2020-09-17

Architecting a workable, yet secure data exploration environment on the Google Cloud Platform

Having worked for multiple major organisations in the Netherlands, there's always this recurring topic: how to give data scientists as much freedom as possible for exploring data, while minimising the amount of data leaking out of the platform? There's a plethora of books you could write on this topic in general. This post focuses on a network architecture that minimises data leakage out of the Google Cloud Platform (GCP), while maintaining a workable environment for data scientists.

Situation

The data scientist:

Mustn't download data onto the disk of their own physical machine.
Uses Jupyter Lab through AI Platform Notebooks.
Submits jobs to BigQuery and Dataproc while developing in the IDE installed on their machine.
Works with highly sensitive data.
Needs logs to be available for debugging.

The organisation requires that:

All data must be transferred securely.
There is a separate GCP project for each model.
There are shared data projects.
Data access is controlled on service account level.
Costs of a model must be transparent.

Proposed architecture

The first important component for the proposed architecture is the Virtual Private Cloud (VPC): all components within the cloud run within it — even the Google Cloud services. By setting up this perimeter, it becomes possible to set up firewall rules and policies without replication.

Cloud VPN must be configured to keep appropriate (audit) logs and metrics. With the right alerts, actions can be taken on suspicious behaviour going over that connection. The level of detail in those logs is, however, limited. For larger organisations, a Cloud Access Security Broker (CASB) would be a solution to consider. It allows enforcing stricter security policies on the connection between the organisation and GCP. As an example, specific URL patterns can be blocked.

A user can join the VPC through Cloud VPN. Once connected, Cloud IAM is the next security layer. Users are provided with a Jupyter Lab web UI, which is the preferred way of working. The only Cloud IAM role they have, allows them to control their personal AI Platform Notebook instance. This instance runs with a service account linked to the specific model that's being developed.

The service account is granted access to data and resources. Any API call made from the Notebook instance is authenticated with those credentials. This method has the advantage that users can't access any data from their local machine using personal credentials. However, they can call APIs that do have access to data. In that way, a job can be submitted to Dataproc or BigQuery from the IDE.

Be aware that the Google Cloud services must also become part of the VPC. Therefore, VPC Service Controls need to be set up for Dataproc, BigQuery, and Cloud Storage. They then reside within the same VPC as the Jupyter Lab interface.

Data is stored in multiple shared data projects. The data is, as such, decentralised and each data owner has the responsibility of managing and providing their data. Access to the data is controlled on table level in BigQuery or object-level in Cloud Storage in each of those projects. Data sources there are read-only for the model service account. This leads to transparent model cost, as all data processed for a data science model is billed in its own project.

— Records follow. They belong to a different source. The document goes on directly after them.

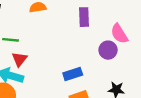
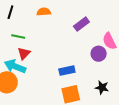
purple rectangle: (84, 17) -> (81, 24), turned 49

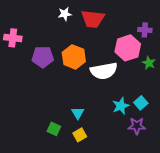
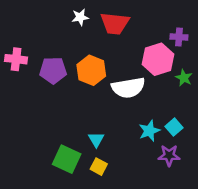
pink cross: (13, 38) -> (16, 59), moved
green square: (54, 129) -> (67, 159), size x1.6
yellow square: (80, 135) -> (99, 167), turned -32

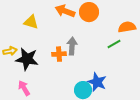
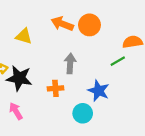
orange cross: (59, 54) -> (55, 88), moved
blue star: (97, 82) -> (99, 91), moved

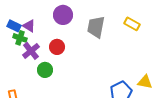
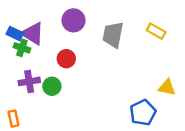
purple triangle: (29, 26) -> (33, 34), size x1.5
purple cross: (31, 51) -> (29, 81), moved, turned 30
yellow triangle: (145, 82) -> (167, 87), moved

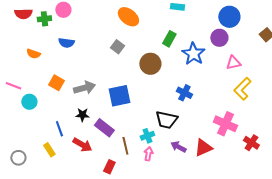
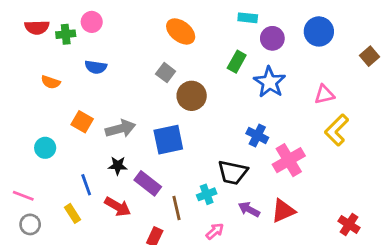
purple circle: (219, 38) -> (272, 38), moved
brown circle: (150, 64) -> (192, 96), moved
pink line: (13, 86) -> (23, 196), moved
pink cross: (225, 124) -> (289, 160), moved, turned 35
red cross: (251, 143) -> (349, 224), moved
pink arrow: (148, 154) -> (215, 231), moved, turned 40

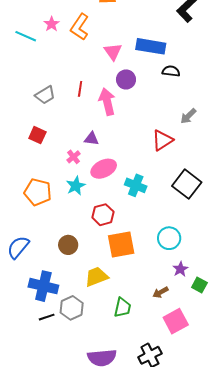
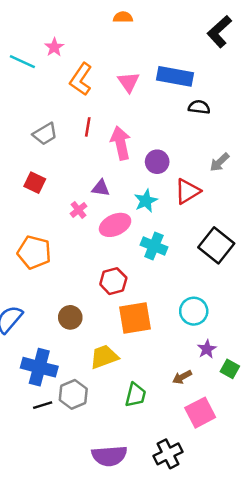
orange L-shape: (80, 27) -> (81, 79), moved
purple circle: (126, 79) -> (157, 162), moved
cyan star: (76, 186) -> (146, 201), moved

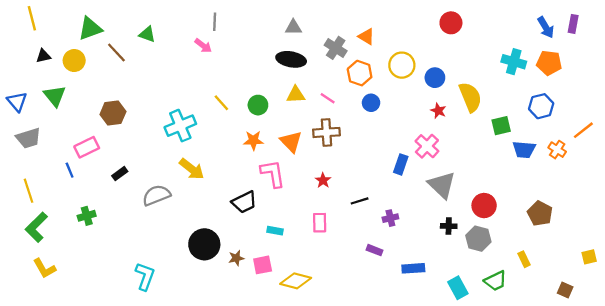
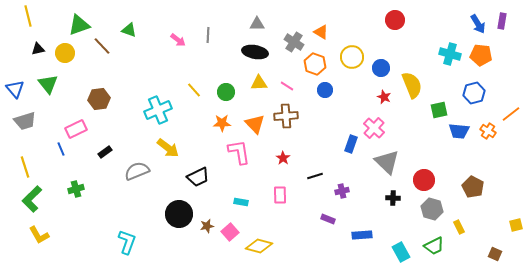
gray line: (215, 22) -> (208, 35), moved
black trapezoid: (244, 202) -> (198, 177), moved
gray hexagon: (478, 239) -> (432, 209), moved
pink square: (263, 265) -> (230, 232), turned -30

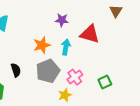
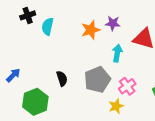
orange star: (42, 45) -> (91, 30), moved

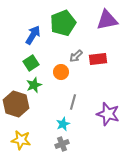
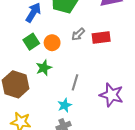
orange circle: (61, 72) -> (52, 43), moved
green star: (34, 85) -> (44, 68), moved

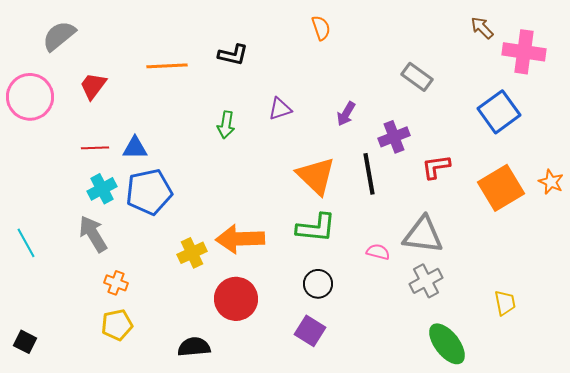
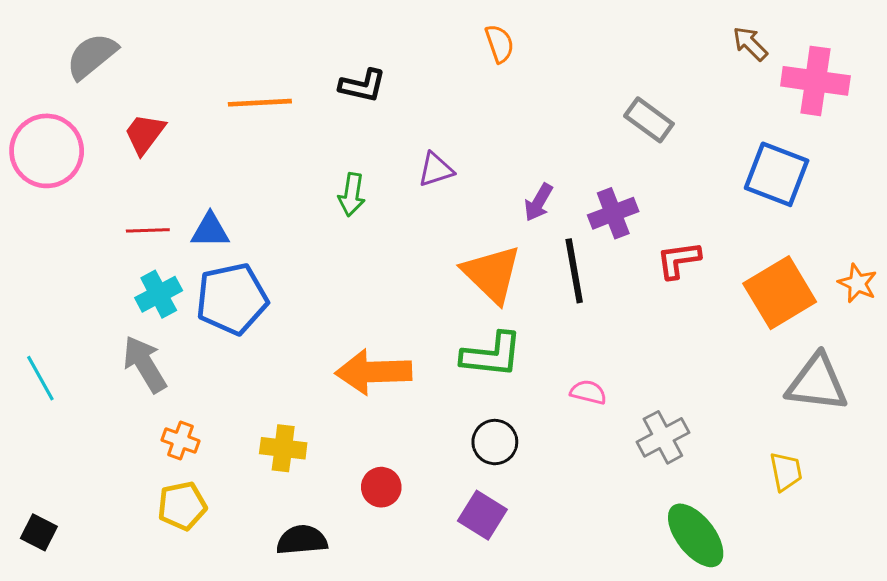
blue square: (499, 112) -> (777, 174), turned -33
purple arrow: (346, 114) -> (538, 202), moved
gray triangle: (423, 235) -> (817, 383), moved
yellow cross: (192, 253) -> (283, 448), moved, turned 32
red circle: (236, 299) -> (381, 487), moved, size x0.6

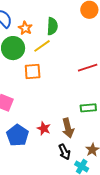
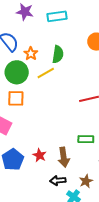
orange square: (33, 71) -> (16, 98), moved
black arrow: (64, 152) -> (58, 180), turned 105

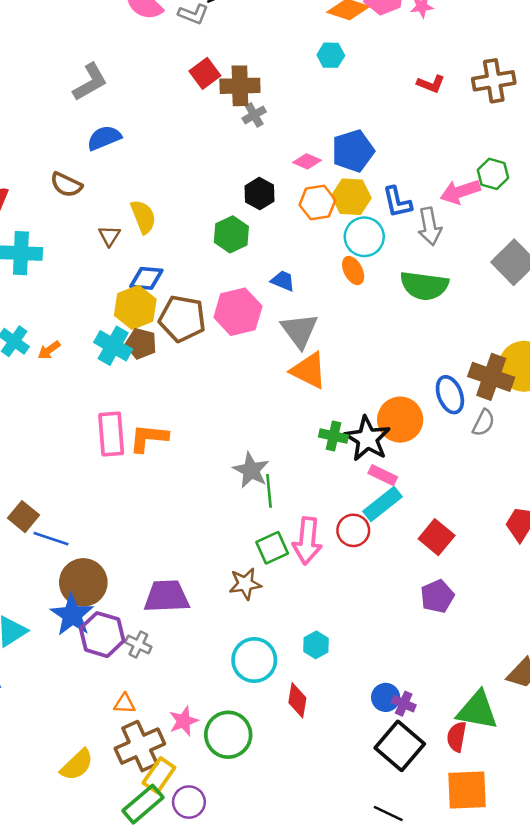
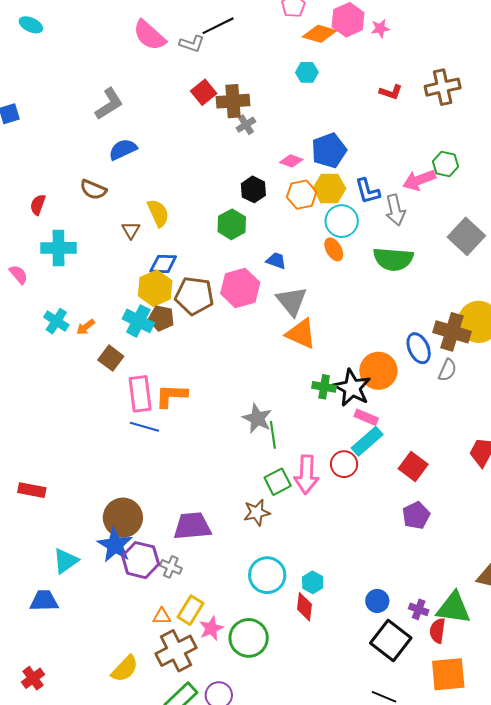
brown square: (23, 517) -> (111, 358), moved
blue line: (51, 539) -> (144, 427), moved
cyan hexagon: (316, 645) -> (313, 582), moved
purple cross: (404, 704) -> (419, 609), moved
yellow rectangle: (159, 775) -> (190, 610), moved

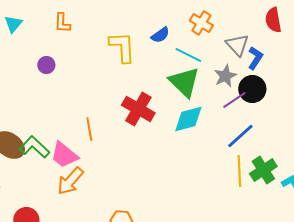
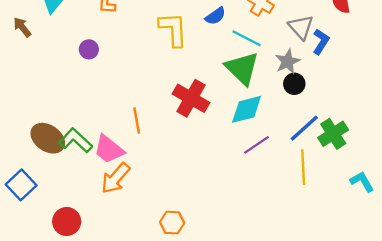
black circle: (252, 89) -> (294, 84), moved, size x0.7
purple line: (234, 100) -> (257, 145), moved
green cross: (263, 170) -> (333, 134), moved

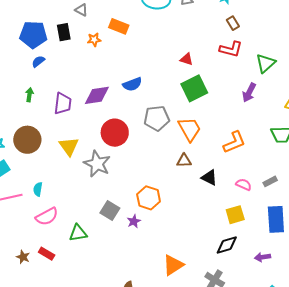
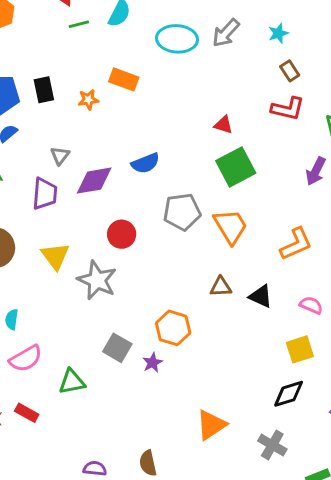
gray triangle: (81, 10) -> (60, 156), moved, turned 40
red circle: (115, 133) -> (122, 234), size x0.7
brown triangle: (184, 161) -> (221, 287), moved

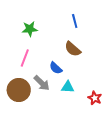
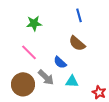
pink line: (25, 58) -> (29, 52), turned -66

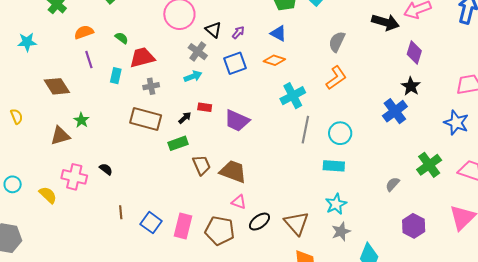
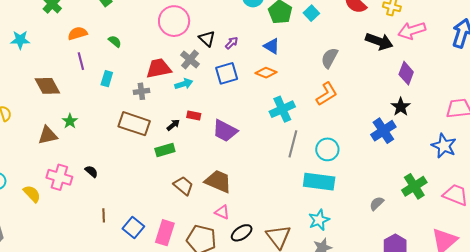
red trapezoid: (142, 58) -> (159, 68), moved
brown trapezoid: (201, 165) -> (183, 186), moved, turned -30
cyan rectangle: (334, 166) -> (319, 182), size x1.4

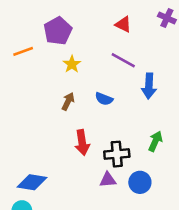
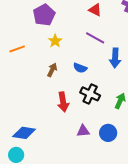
orange line: (23, 51) -> (17, 49), moved
black cross: (117, 154) -> (90, 94), moved, turned 30

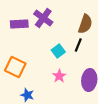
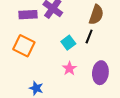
orange square: (15, 67) -> (24, 46), moved

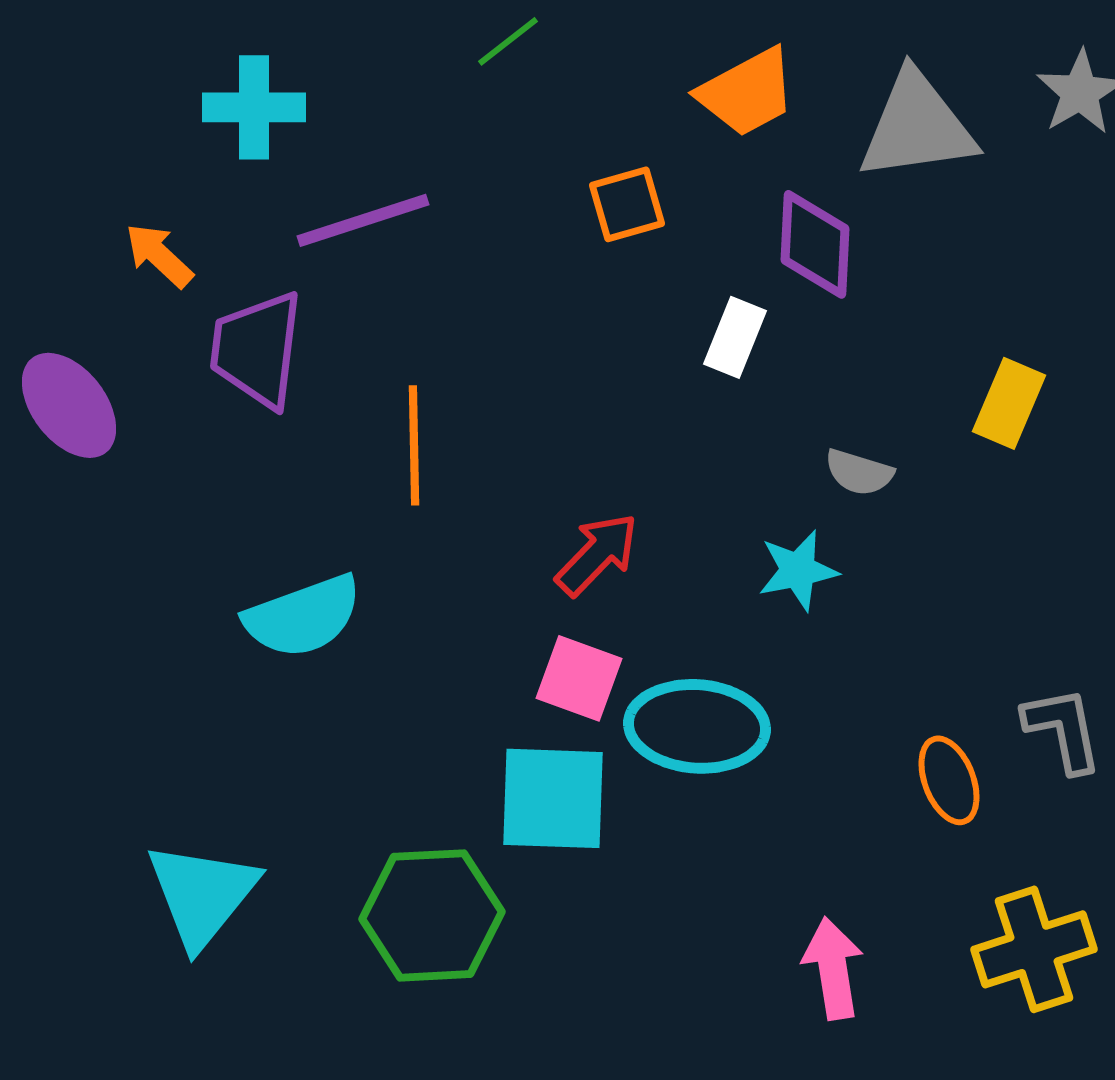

Architectural drawing of the data exploration platform.

Risks

Even with the solution as described above, there are still risks:

Upon writing, it's not yet possible to entirely disable the Download button in Jupyter Lab. Although there is a workaround to disable it by default, audit logging and alerting must be set up for a malevolent user who reverts that change. The workaround would only prevent accidental downloads.
Copying of data from the BigQuery UI, allowing the user to copy a (limited) number of rows.
Copying of data from the Jupyter Lab UI and possibly automating that process in the browser can be mitigated in the same way as in the previous point: by setting up alerts based on Cloud VPN metrics and logs.

It’s up to the organisation to decide whether measures against these are sufficient or even required. The first two of the risks below can be contained using CASB, but the question is whether setting that up is worth the effort.

Concluding remarks

Little maintenance is required in the proposed architecture, as mostly fully managed services are used. In case you would choose to add a security layer such as a bastion host, resource and maintenance cost increase significantly.
In reality, there’s no way to prevent data leaking out of the platform entirely. Compromises must always be made on security, cost, usability, vendor-specificity, etc. Even if you’d argue there’s a way to technically prevent it, in the end data stored in the human memory — although limited — remains a risk factor.
Setting up the right monitoring and alerts is key in securing the data. This is possible because a VPN connection is required to connect to any GCP service.
To take it to the next level, (enterprise) organisations could implement a Cloud Access Security Broker (CASB). This allows enforcing stricter security policies on the connection between the organisation and GCP. As an example, specific URL patterns can be blocked.